MRI is short for Magnetic Resonance Imaging. This machine uses strong magnetic fields and radiowaves to form images of the body. An MRI machine does not use x-rays to produce an image and it can examine almost any part of the body. However, because of its strong magnet, not all patients can undergo an MRI scan – people with pacemakers, for example.


Soundwaves can be used to visualise body structures such as tendons, muscles, joints, vessels and internal organs. It’s most often used to examine unborn babies. The person who does this is also known as a sonographer or ultrasonographer.

Radionuclide imaging

Nuclear medicine uses radioactive isotopes to diagnose and treat patients.
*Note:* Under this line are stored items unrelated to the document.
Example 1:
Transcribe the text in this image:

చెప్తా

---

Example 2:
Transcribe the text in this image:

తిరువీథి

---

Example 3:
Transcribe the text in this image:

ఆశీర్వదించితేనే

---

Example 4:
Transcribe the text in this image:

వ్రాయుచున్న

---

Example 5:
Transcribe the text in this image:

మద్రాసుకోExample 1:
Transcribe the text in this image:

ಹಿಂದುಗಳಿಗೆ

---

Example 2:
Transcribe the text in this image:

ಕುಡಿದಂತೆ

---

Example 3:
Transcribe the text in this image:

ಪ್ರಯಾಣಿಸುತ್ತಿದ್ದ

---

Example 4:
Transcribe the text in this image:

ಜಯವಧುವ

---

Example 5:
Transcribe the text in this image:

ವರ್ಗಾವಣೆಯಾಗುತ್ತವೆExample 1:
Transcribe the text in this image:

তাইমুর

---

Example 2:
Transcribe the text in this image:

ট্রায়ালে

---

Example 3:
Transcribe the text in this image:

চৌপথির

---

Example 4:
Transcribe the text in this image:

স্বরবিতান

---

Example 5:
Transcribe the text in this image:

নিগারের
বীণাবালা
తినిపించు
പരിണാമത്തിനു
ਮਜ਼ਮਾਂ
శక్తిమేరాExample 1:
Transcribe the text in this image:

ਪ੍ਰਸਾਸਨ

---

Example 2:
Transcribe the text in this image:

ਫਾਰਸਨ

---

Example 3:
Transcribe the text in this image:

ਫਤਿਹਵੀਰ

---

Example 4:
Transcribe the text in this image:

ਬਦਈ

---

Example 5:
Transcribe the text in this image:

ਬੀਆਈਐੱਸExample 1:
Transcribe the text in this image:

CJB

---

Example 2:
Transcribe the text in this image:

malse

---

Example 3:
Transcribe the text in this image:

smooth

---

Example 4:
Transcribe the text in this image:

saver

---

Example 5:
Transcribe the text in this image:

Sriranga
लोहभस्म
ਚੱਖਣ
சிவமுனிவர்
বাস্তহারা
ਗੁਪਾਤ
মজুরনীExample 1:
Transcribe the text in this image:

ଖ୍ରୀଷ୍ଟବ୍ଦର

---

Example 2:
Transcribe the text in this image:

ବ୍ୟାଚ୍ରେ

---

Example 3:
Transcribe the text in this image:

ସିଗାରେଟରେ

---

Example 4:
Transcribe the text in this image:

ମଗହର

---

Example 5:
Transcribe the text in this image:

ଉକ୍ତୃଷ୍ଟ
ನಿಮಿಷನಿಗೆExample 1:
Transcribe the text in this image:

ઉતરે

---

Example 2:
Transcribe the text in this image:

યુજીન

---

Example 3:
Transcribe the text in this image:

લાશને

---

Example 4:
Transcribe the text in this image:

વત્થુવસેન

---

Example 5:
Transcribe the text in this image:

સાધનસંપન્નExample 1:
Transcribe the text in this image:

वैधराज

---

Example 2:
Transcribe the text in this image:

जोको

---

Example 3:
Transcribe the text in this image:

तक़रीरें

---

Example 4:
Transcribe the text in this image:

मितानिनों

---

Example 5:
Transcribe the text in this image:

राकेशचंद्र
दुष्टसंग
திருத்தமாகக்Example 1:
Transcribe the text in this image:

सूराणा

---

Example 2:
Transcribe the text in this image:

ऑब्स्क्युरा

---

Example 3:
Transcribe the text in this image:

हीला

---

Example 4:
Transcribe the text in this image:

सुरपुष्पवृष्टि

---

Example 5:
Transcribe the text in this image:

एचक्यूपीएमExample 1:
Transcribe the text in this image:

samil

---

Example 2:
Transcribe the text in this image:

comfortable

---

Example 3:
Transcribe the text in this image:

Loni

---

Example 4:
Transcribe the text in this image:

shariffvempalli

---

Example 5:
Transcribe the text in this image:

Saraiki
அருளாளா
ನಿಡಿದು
It records the radiation emitted from within the body to show how the body is functioning. Nuclear medicine is a term that encompasses several different imaging techniques. These include positron emission tomography (PET) which is used with CT (PET-CT) and single photon emission computed tomography (SPECT).


Low energy x-rays are used to take an image of a patient’s breasts. Mammography is used to screen for, and diagnose, breast cancer. The person who does this is also called a mammographer.